The Corner

Politics & Policy

Poll Shows Viable Path for Third-Party Candidate

A new poll out this morning from Joel Searby at the firm Data Targeting shows a viable path for a third-party candidate. Bill Kristol is celebrating somewhere.

The survey of 997 likely voters shows an independent candidate garnering 21 percent of the vote.

A whopping 58 percent of those surveyed — a relatively balanced group of Republicans, Democrats, and those who identified as “other” — said they were dissatisfied with the current crop of candidates; 55 percent said they want another candidate on the ballot, though that says nothing about the ideological coloration they’d like that candidate to have. And finally, 65 percent said they were at least somewhat willing to support a candidate who is not Donald Trump or Hillary Clinton.

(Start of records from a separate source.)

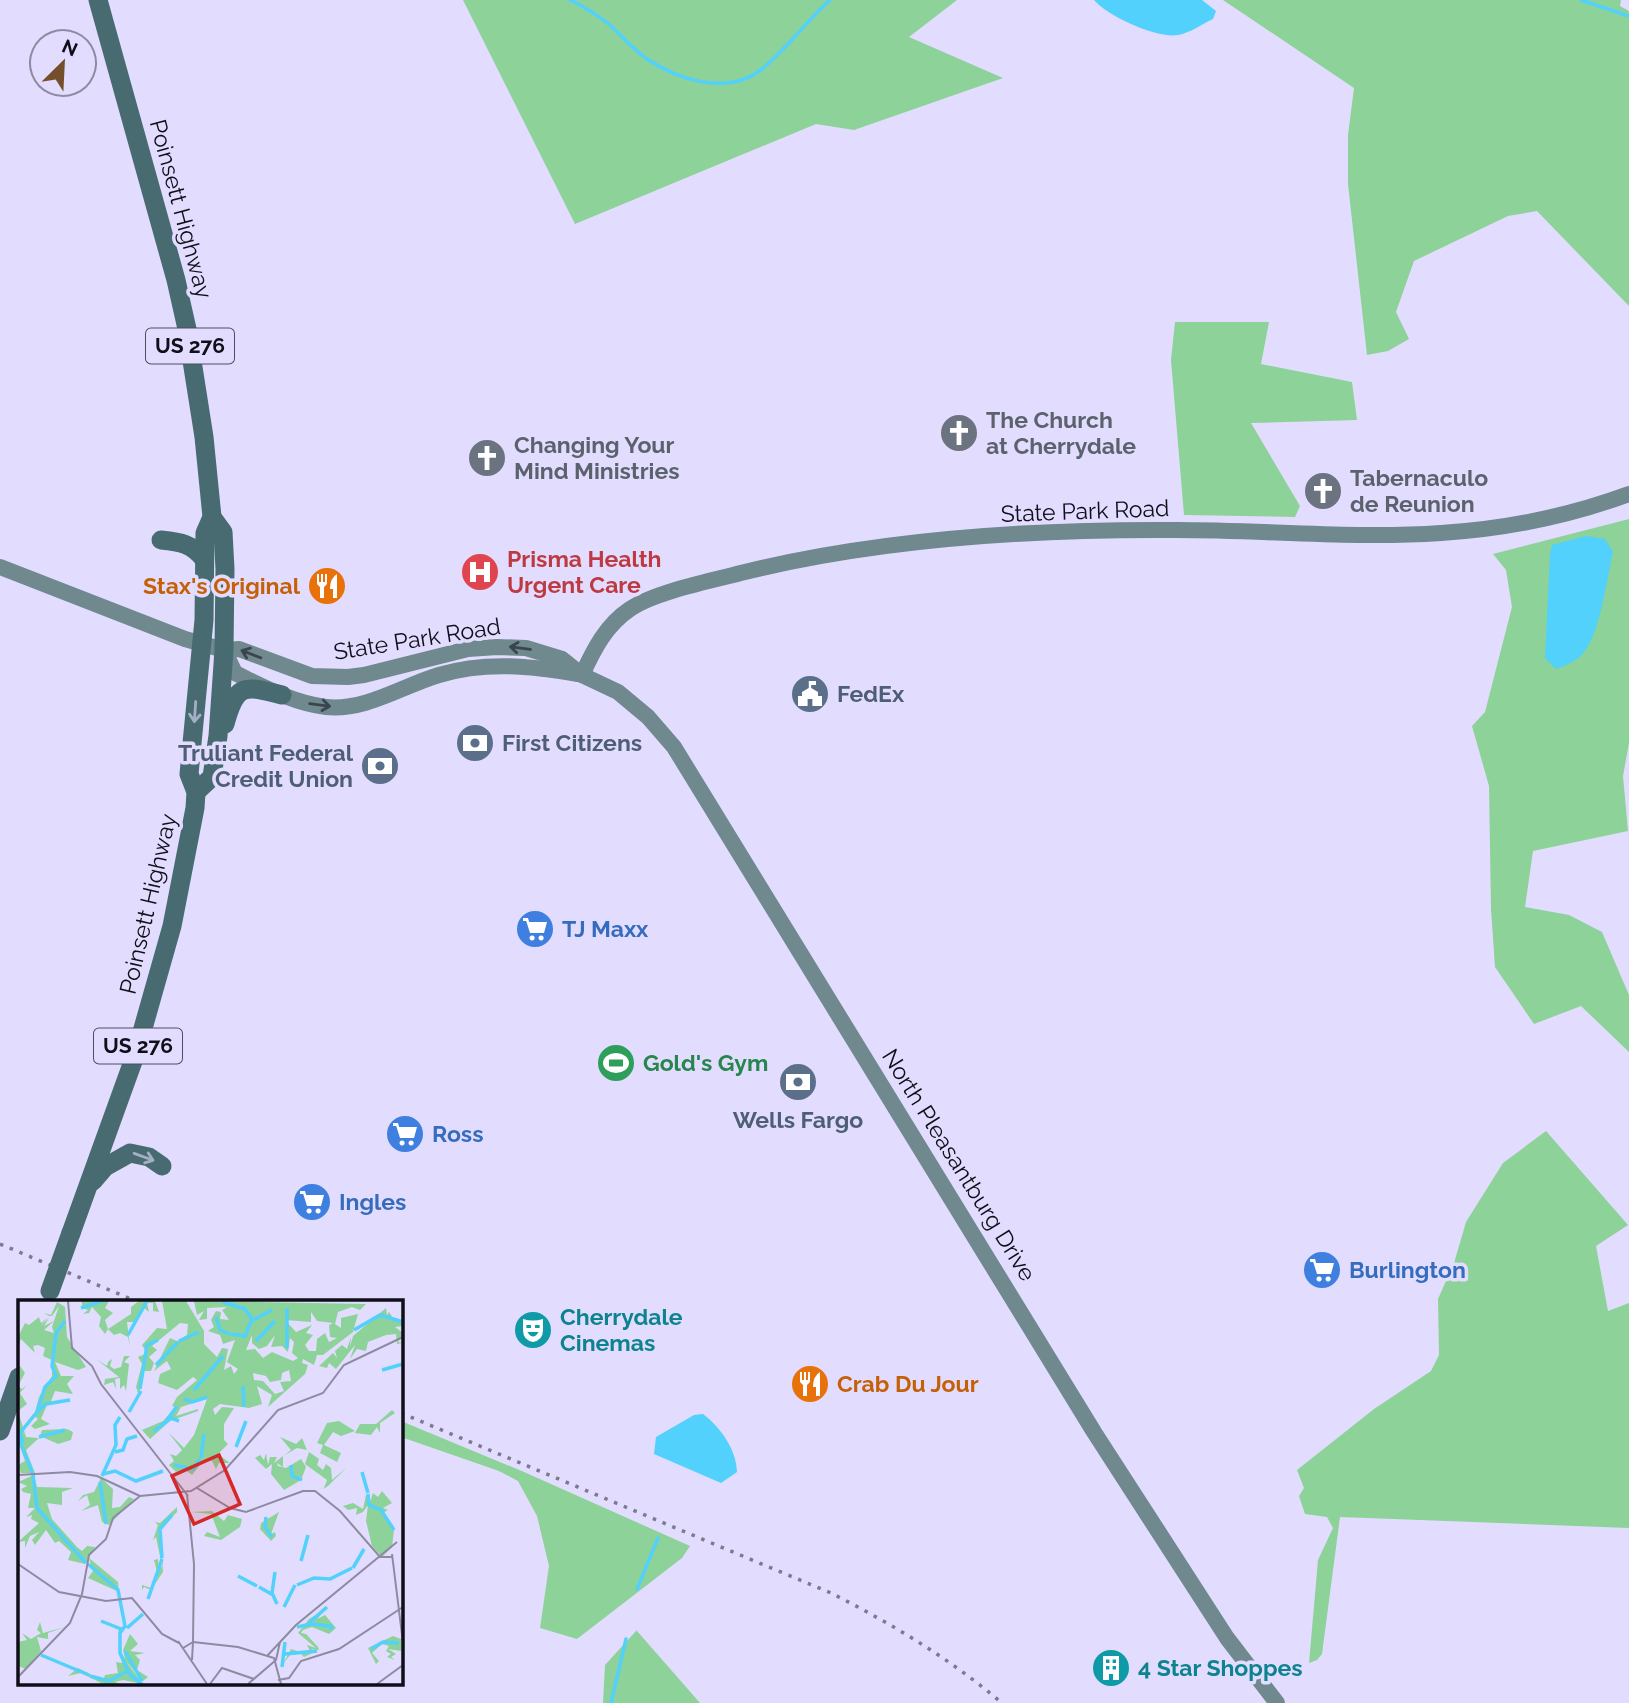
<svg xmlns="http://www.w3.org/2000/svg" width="1629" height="1703" viewBox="0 0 1629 1703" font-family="Raleway,sans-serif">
	<rect width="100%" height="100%" fill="#e2ddfe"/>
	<g fill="#8dd298">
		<path d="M463,0H957L909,37L1003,78L854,130L816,124L575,224Z"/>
		<path d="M1223,0H1621L1620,6L1629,11V306L1537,211L1508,216L1414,261L1396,312L1409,339L1388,351L1367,355L1348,184V135L1354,88Z"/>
		<path d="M1175,322H1269L1261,364L1352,382L1357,420L1251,423L1300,506L1295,517L1184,515L1171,360Z"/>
		<path d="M1629,519V743L1623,776L1628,831L1533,851L1525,907L1569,915L1602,932L1629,995V1052L1581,1006L1534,1024L1495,967L1491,909L1489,786L1472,726L1485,712L1512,607L1506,570L1493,554Z"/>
		<path d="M1546,1131L1628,1225L1596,1246L1608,1311L1629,1303V1528L1340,1517L1322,1654L1317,1660L1309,1663L1318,1560L1333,1528L1327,1517L1305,1514L1299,1496L1304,1488L1297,1470L1374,1409L1431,1371L1439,1355L1438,1299L1454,1263L1466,1222L1503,1163Z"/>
		<path d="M401,1421L524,1472L690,1546L682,1558L577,1639L540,1628L549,1566L537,1516L518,1481L499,1471L401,1437Z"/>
		<path d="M637,1630V1631L700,1703H603L605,1665Z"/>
	</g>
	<g fill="#51d1fc">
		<path d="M1094,0H1202L1216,11L1213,19C1202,24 1190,33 1178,35C1158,39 1107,16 1094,0Z"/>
		<path d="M1586,536L1605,539L1613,552C1607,578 1600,633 1584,652C1577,661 1567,665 1556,669L1545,658L1550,554L1552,545Z"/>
		<path d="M703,1414C721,1428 736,1449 737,1472L721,1483L654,1454L656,1437L694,1415Z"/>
	</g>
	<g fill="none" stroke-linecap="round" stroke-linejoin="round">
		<g stroke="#51d1fc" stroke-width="3.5">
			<path d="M570,0C585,7 599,16 611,26C623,37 634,50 647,59C677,79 725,95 758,72C785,52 805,22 830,0"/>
			<path d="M1581,0L1629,16"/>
			<path d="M637,1589L658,1538"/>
			<path d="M611,1703L626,1639"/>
		</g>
		<g stroke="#6f898e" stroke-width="16">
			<path d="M0,567L185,639L224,650L239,649L312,676L348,677L364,675L468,649L497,647L526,648L562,659L582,675L618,692L648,717L674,747L1094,1432L1227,1638L1277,1703"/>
			<path d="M224,650L235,673C264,687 293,703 326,707C366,711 402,686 439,675C485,661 532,666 578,674"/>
			<path d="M582,675C594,649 606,625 630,609C654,592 714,580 745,572C883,538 1034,529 1177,530C1265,530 1353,539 1441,533C1505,529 1569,516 1629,494"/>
		</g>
		<g stroke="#486b72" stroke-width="19">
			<path d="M161,540C181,542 192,544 204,559"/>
			<path d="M225,724C236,683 244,685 282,695"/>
			<path d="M196,792L212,777L218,736L224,650L225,569L223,532L212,517"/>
			<path d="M93,1181L105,1167L130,1153L149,1157L162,1166"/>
			<path d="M71,1233L136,1053L172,926L195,808L196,792L189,774L204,620L205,533L212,517L204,437L187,329L176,280L98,0"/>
			<path d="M0,1431L19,1377"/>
		</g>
		<g stroke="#7d7a90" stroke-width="3.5" stroke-dasharray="3.5 7" stroke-linecap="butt">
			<path d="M0,1244L138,1302"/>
			<path d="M401,1413L831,1593C892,1624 949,1658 1002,1703"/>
		</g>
		<path stroke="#486b72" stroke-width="19" d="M50,1291L71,1233"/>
	</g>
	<defs><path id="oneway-shaft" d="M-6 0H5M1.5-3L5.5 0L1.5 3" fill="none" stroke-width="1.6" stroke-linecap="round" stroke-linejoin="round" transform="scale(1.75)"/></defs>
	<g stroke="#3b454e">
		<use href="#oneway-shaft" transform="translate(520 648) rotate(-172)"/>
		<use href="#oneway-shaft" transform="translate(251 654) rotate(-159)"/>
		<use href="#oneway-shaft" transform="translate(320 705) rotate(7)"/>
	</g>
	<g stroke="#a4afc6">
		<use href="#oneway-shaft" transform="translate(195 712) rotate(94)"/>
		<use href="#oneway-shaft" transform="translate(144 1157) rotate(20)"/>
	</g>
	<defs>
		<symbol id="church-disc" viewBox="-11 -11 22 22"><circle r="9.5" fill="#6b7280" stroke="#e2ddfe"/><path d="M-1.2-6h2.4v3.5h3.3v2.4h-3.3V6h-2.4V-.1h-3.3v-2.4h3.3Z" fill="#fff"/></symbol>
		<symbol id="hospital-disc" viewBox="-11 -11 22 22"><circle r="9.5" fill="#e0444e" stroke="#e2ddfe"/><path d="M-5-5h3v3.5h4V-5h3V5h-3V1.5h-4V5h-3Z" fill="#fff"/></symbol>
		<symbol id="restaurant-disc" viewBox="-11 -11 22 22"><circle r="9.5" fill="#e8710a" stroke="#e2ddfe"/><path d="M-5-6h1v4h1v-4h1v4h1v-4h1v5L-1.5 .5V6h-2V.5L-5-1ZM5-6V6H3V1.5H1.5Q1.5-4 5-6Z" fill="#fff"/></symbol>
		<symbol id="civic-disc" viewBox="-11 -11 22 22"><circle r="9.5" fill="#5c6f8a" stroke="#e2ddfe"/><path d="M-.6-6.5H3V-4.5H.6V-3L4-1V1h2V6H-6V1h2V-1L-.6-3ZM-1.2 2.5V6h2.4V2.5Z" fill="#fff"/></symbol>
		<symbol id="bank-disc" viewBox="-11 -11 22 22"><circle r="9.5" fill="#5c6f8a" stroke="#e2ddfe"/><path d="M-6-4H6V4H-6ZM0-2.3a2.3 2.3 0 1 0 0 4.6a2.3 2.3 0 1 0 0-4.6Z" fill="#fff"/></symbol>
		<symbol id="supermarket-disc" viewBox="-11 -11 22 22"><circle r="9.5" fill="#3f7fe0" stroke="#e2ddfe"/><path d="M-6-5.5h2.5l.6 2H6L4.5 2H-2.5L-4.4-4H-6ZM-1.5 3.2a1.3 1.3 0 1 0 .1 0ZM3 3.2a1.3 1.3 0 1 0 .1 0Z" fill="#fff"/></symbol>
		<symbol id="stadium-disc" viewBox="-11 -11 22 22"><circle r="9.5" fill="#2e9e5b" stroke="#e2ddfe"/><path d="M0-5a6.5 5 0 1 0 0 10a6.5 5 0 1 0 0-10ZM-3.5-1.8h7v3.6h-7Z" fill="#fff"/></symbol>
		<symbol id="theatre-disc" viewBox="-11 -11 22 22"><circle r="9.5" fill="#0f9aa8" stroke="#e2ddfe"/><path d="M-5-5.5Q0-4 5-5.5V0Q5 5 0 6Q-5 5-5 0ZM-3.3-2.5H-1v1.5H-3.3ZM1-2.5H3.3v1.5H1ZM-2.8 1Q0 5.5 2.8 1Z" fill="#fff"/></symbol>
		<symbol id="building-disc" viewBox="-11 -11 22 22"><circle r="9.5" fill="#0f9aa8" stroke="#e2ddfe"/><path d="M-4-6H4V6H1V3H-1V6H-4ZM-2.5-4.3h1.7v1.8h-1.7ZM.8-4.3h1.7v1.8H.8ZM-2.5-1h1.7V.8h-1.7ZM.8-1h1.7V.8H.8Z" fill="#fff"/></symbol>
	</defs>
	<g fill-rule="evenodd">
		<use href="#church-disc" x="937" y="411" width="44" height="44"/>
		<use href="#church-disc" x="465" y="436" width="44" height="44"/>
		<use href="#church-disc" x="1301" y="469" width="44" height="44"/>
		<use href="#hospital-disc" x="458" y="550" width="44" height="44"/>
		<use href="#restaurant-disc" x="305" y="564" width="44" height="44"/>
		<use href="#civic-disc" x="788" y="672" width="44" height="44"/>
		<use href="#bank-disc" x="453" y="721" width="44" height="44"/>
		<use href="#bank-disc" x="358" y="744" width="44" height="44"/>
		<use href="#supermarket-disc" x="513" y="907" width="44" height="44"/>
		<use href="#stadium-disc" x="594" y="1041" width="44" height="44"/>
		<use href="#bank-disc" x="776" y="1060" width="44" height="44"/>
		<use href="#supermarket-disc" x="383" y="1112" width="44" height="44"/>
		<use href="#supermarket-disc" x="290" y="1180" width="44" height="44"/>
		<use href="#supermarket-disc" x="1300" y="1248" width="44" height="44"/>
		<use href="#theatre-disc" x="511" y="1308" width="44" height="44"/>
		<use href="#restaurant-disc" x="788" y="1362" width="44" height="44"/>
		<use href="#building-disc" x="1089" y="1646" width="44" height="44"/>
	</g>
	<g text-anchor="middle" stroke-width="7" stroke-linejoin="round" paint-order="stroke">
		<g fill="#e2ddfe" stroke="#4f4c5e" stroke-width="2">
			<rect x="146" y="328.5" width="88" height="35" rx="5"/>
			<rect x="94" y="1028.5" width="88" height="35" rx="5"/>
		</g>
		<g font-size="21" font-weight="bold" fill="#100e19">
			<text x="190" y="353">US 276</text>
			<text x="138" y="1053">US 276</text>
		</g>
		<g font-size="23" fill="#100e19" stroke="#e2ddfe">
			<text transform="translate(181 209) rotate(75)" y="8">Poinsett Highway</text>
			<text transform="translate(1085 511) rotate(-2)" y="8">State Park Road</text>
			<text transform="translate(417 639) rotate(-9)" y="8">State Park Road</text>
			<text transform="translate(148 904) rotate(-77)" y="8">Poinsett Highway</text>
			<text transform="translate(959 1165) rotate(58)" y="8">North Pleasantburg Drive</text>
		</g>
		<g font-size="23" font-weight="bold" fill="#5b616d" stroke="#e2ddfe" text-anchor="start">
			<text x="986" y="428">The Church<tspan x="986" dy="26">at Cherrydale</tspan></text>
			<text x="514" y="453">Changing Your<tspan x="514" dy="26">Mind Ministries</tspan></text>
			<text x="1350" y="486">Tabernaculo<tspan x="1350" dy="26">de Reunion</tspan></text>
		</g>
		<g font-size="23" font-weight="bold" fill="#be3a42" stroke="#e2ddfe" text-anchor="start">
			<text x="507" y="567">Prisma Health<tspan x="507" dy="26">Urgent Care</tspan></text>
		</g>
		<g font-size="23" font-weight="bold" fill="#c56008" stroke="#e2ddfe" text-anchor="end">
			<text x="300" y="594">Stax's Original</text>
			<text x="837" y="1392" text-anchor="start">Crab Du Jour</text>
		</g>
		<g font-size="23" font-weight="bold" fill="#4e5e75" stroke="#e2ddfe" text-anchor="start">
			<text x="837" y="702">FedEx</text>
			<text x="502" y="751">First Citizens</text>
			<text x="353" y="761" text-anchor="end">Truliant Federal<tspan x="353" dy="26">Credit Union</tspan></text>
			<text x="798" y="1128" text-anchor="middle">Wells Fargo</text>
		</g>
		<g font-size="23" font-weight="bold" fill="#366cbe" stroke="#e2ddfe" text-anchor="start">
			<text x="562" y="937">TJ Maxx</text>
			<text x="432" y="1142">Ross</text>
			<text x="339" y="1210">Ingles</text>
			<text x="1349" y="1278">Burlington</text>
		</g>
		<g font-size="23" font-weight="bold" fill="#27864d" stroke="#e2ddfe" text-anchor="start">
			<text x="643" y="1071">Gold's Gym</text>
		</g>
		<g font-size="23" font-weight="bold" fill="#0d838f" stroke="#e2ddfe" text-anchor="start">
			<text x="560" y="1325">Cherrydale<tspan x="560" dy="26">Cinemas</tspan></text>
			<text x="1138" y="1676">4 Star Shoppes</text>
		</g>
	</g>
	<g transform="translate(18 1300)">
		<rect width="385" height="385" fill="#e2ddfe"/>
		<path d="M64,1H91L87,8L95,13L87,20L90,29L113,14V7L121,1H137L141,12L135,11V3H129L131,12L126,8L118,22H109L112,47L110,37L102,33L96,35L90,29L87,34L81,26L83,17L74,7L71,13L65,14L70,10L64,8ZM144,1H168L186,31V44L199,57L204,48L210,49L206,70L213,66L216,74L220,69L209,62L217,40L205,44L202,35L190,31L196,27L193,20L198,11L203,12L202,19L211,20L204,10L209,7L189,8V19L181,20L186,11L179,15L176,1L348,4L342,10L334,7L320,12L317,24L323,28V18L340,14L335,32L305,55H299L296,65L285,59L284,63L290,65L287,74L250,107L254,95L239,86L244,104L231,108L202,104L195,109L197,115L204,107L216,108L206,124V140L210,144L200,154L212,163H201L198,169L194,161L186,160L174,175L166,169L158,172L151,165L156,161L152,154L158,156L164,150L150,132L166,148L176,135L189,99L163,107L158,116L180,109V111L152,121L132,139L124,130L145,121L158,107L154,106L159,97L179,80L175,77L159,90L140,83L142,74L153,69L149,61L136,71L152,38L159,41L169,35L170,24L162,23L134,46L139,50L131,57L136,63L133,71H125L121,96L118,87L124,64L120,57L129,53L124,45L139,28L149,29ZM293,12L299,21L315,23L311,25L312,37L319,38L311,42L307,33L299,39L298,51H291L287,45L295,35L288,33L294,25L278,32L267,20L293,22ZM234,35V43L241,49L249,46L257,35L253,47L264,46L270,52L272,38L276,42L274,53L280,58L275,61L254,52L245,58L237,49L228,50ZM271,70L273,81L262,82L266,91L257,94L245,81L236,80L235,73L248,76L252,82L263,80L264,73ZM39,2L47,7L49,37L68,67L60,70L37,62L43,76H56L49,84L55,94L37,91L33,101H51L29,105L23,119L32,124L17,129L13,126L20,119L16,116L21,97L34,76V60L25,56L27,48L20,45L15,46L17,53L3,39L0,46V37L7,23L11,25L21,17L23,23L30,17L22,26L31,18L26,26L36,21L26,30L36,33L34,27L41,6L34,16H31L26,13L33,15ZM368,8L369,15L371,12L377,21H385V26L377,27L385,33L380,42L385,43L379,44L378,34L368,35L350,42L348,51L339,49L332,59L337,45L318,69L311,63L309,68L301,66L315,53L319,58L317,51L324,45L329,49L333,37L332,47L335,36ZM106,56H112L106,62L111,64L108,91L106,85L102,89V78L97,79L98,89L95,82L86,85L87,79L101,77L78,59L89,66L90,62L94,59L92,66L96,69L103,67ZM2,66L7,73L0,86L4,89L9,85L2,93L9,104L0,111L8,137L21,138L8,150L17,173H3L0,165L7,161L0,140V68ZM374,110L377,113L362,123V133L359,127L353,135L337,133L342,124H358ZM321,121L337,131L323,136L315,132L306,145L323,153L319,162L302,153L305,145L299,143L309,123ZM49,129L55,132L53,140L40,144L22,136L24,130ZM262,137L278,144L284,138L289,150L279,148L265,156V167L259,163L260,166L268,168L283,159L288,167L283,180L266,190L253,174L254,164L248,169L237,158L242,155L246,160L248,153L250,165L252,157H259L256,163L273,150ZM291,152L301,159L299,165L305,170L308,164L313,168L314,180L329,167L310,186L307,188L297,190L306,188L309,180L287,164ZM16,175L19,187L55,188L44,192V205L29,203L34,219L59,247L64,251L69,246L77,247L67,264L50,260L53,252L41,241L37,243L28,230L17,245L14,240L21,232L12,236L7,248V241L0,242L21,223L13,219L14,215L8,217L17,208H10L13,194L5,192L3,189L9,186L0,182ZM83,178L95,189L94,208L102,207L111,197L116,199L91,225L84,222L80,205L63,211L72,205L69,195L60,201L65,195L76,192ZM364,191L374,203L365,208L370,210L365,213L376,230L374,247L364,257L354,246L348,221L350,205L345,212L338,215L339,208L330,210L325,206L335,203L345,209L348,195L352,202L355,193L360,197ZM159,207V212L142,229L145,272L133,290L126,287L124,290V285L133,288L140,276L136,260L140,259L141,270L144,266L138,237L135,240L140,225L137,222L142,223ZM194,211L206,221L210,215L224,219L222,227L203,240L186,236L189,232L202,237L193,214L173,212ZM261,212L253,234L257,232L258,236L253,241L242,229L243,223ZM71,258L100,282L101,292L70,278L75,271ZM309,308L299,319L307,315L318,328L311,334L294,327L285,330L283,333L288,334L300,347L301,350L293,349L297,352L286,357L282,353L272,355L265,364L273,349L285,353L292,351L289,345L298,348L280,333L291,319ZM22,322L25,333L47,327L30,333V339L19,337L23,351L8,369L0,366V342L9,340L4,333L13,339L23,333L19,330ZM112,334L120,344L112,351L127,353L117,355L122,360L119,370L130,377L125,381L107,360L125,384L105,380L97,382L102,384H85L63,373L50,376L60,368L85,381L87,375L100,373L98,362L104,363L103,353L107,359L105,350ZM375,336L383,339V351L370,349L378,354L373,357L377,360L369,357L373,354L368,351L371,346L364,344L354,353L361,361L358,364L350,348Z" fill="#8dd298" fill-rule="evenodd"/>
		<path fill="none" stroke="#51d1fc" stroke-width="3.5" d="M205,2L227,9L234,19M63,8L84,1M269,8V48M198,17L202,30L212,34M336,30L362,15L385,22M213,34L227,36L233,21L254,10M110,35L129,1M161,41L181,32M238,41L257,21M138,65L160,42M364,70L385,64M225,86L226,107M122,89L129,45L140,40M176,90L205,56M166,99L174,102L189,97M19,112L28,104L52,100M111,112L123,91M146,124L159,106M136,131L153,118L161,121M0,137L15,174M21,137L47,130M5,143L2,133L19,112L27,87L38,76L34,66L38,33L47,21M218,147L228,121M97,152L105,150L109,139L119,136M183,158L186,134M156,165L175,169L182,159M273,165L274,176L284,180M344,172L350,193M85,174L97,171L118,181L145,171M15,175L19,208L68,263M84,176L98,145L97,125L102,117M82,182L88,224M350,194L351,205L363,210L376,230M248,217L247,227L254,237M144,258L142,229L154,215M283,261L290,235M70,264L100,290L107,326L102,333V353L112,375L124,384M335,268L346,249M220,276L239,286M279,285L296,278L312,279L334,268M241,287L255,295L259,304M254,293L257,272M130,299L144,259M266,307L277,285M83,321L103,329L102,333M291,323L309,307M279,327L293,324L313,326V330M109,328L125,314M353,349L365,342L381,343M107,351L124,381M267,354L299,351M23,355L71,375M264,367L267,342M72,376L91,381L110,371"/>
		<path fill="none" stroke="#8e8aa2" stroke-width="2" d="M50,1L54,48L74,66L83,84L170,196M0,175L52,172L79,176L122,196M179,188L212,208L228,212L285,191H297L322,211L362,257H374M169,194L176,264L175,342M122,196L173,191L207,170L260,110L305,93L326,65L385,37M374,254L385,343M0,264L41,292L88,301L114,298L144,334L161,343M160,341L189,384M175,342L220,347L256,358L263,384M165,348L175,342L174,360M249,356L278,325L379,242M0,377L52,323L64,294L71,255L88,239L95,218L122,196M260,380L271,378L283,361L321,349L385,307M192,384L204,368L236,379M230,384L258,360L262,342M359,384L385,365"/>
		<path fill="#d62828" fill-opacity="0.15" stroke="#d62828" stroke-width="3.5" d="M201,155L222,204L176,224L154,176Z"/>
		<rect width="385" height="385" fill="none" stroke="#100e19" stroke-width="3.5"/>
	</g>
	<g transform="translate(63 63) rotate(24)"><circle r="33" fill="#e2ddfe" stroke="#8e8aa2" stroke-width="2"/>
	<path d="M0-5L12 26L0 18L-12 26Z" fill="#754f2b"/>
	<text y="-10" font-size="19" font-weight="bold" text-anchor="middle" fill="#100e19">N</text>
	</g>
</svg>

A coterie of conservatives led publicly by Kristol have for a couple of months now been working overtime to field a third-party candidate who could motivate conservatives to get out to the polls. The names still being bandied about include Nebraska senator Ben Sasse, who seems dead set against a run; Mitt Romney, who is only a bit likelier than Sasse to get to yes; and former Oklahoma senator Tom Coburn, who sources say is maybe, just maybe, open to pulling the trigger.

Searby’s poll will certainly be used to convince one of them to jump in the race.